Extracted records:
"""

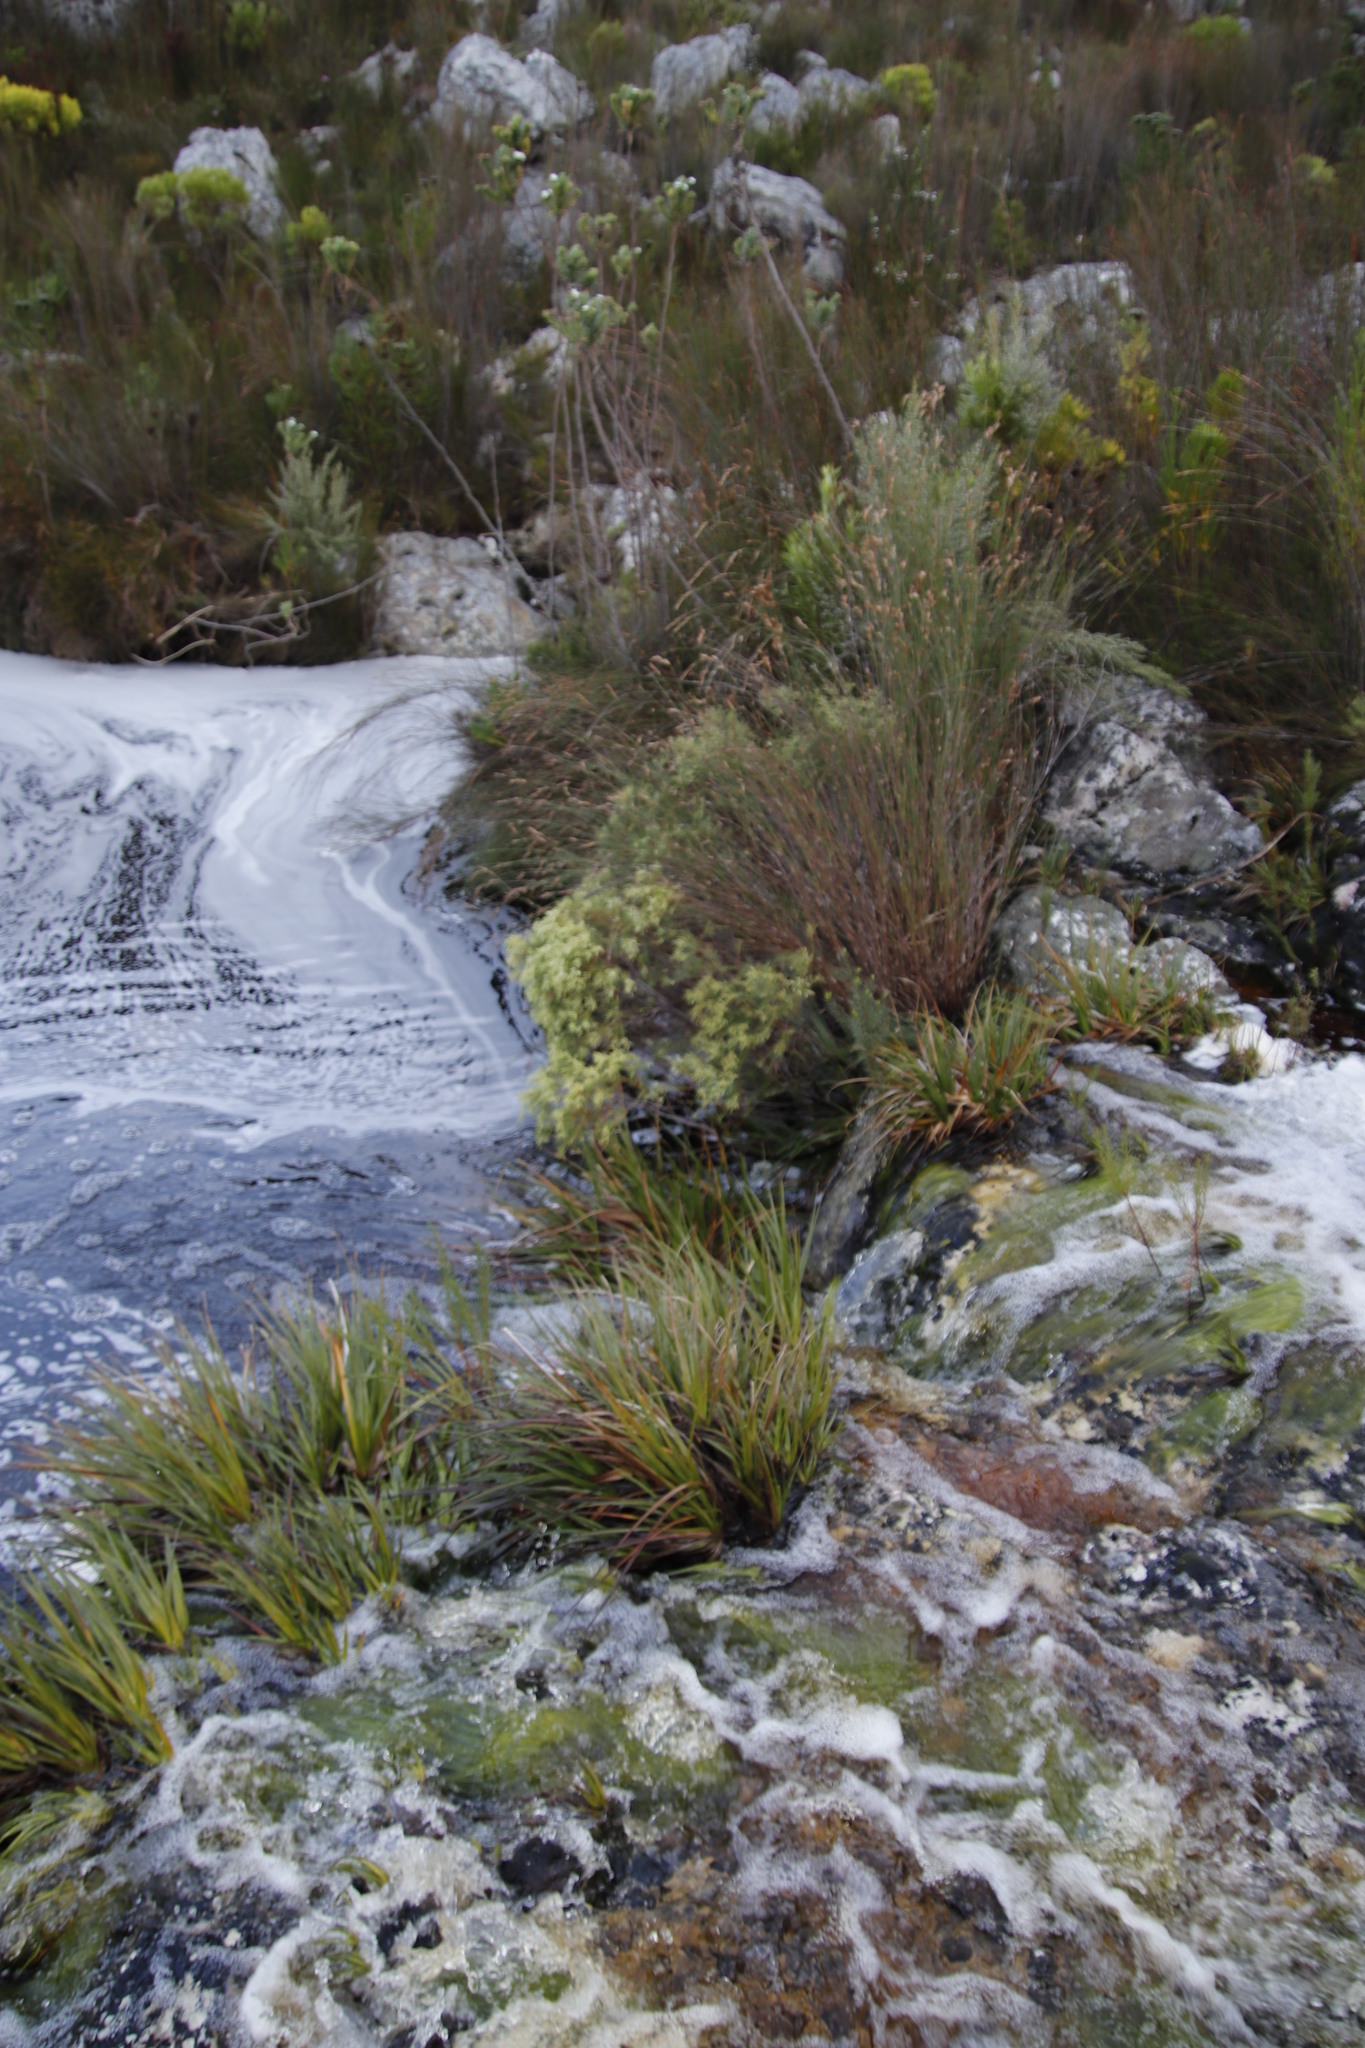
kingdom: Plantae
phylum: Tracheophyta
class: Magnoliopsida
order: Cornales
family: Grubbiaceae
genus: Grubbia
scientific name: Grubbia rosmarinifolia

"""

◆ **YOUR INSTRUCTIONS**: Quote the naming lines from every row above verbatim, leaving the pictures out.

◆ **ANSWER FOR THIS EXERCISE**:
kingdom: Plantae
phylum: Tracheophyta
class: Magnoliopsida
order: Cornales
family: Grubbiaceae
genus: Grubbia
scientific name: Grubbia rosmarinifolia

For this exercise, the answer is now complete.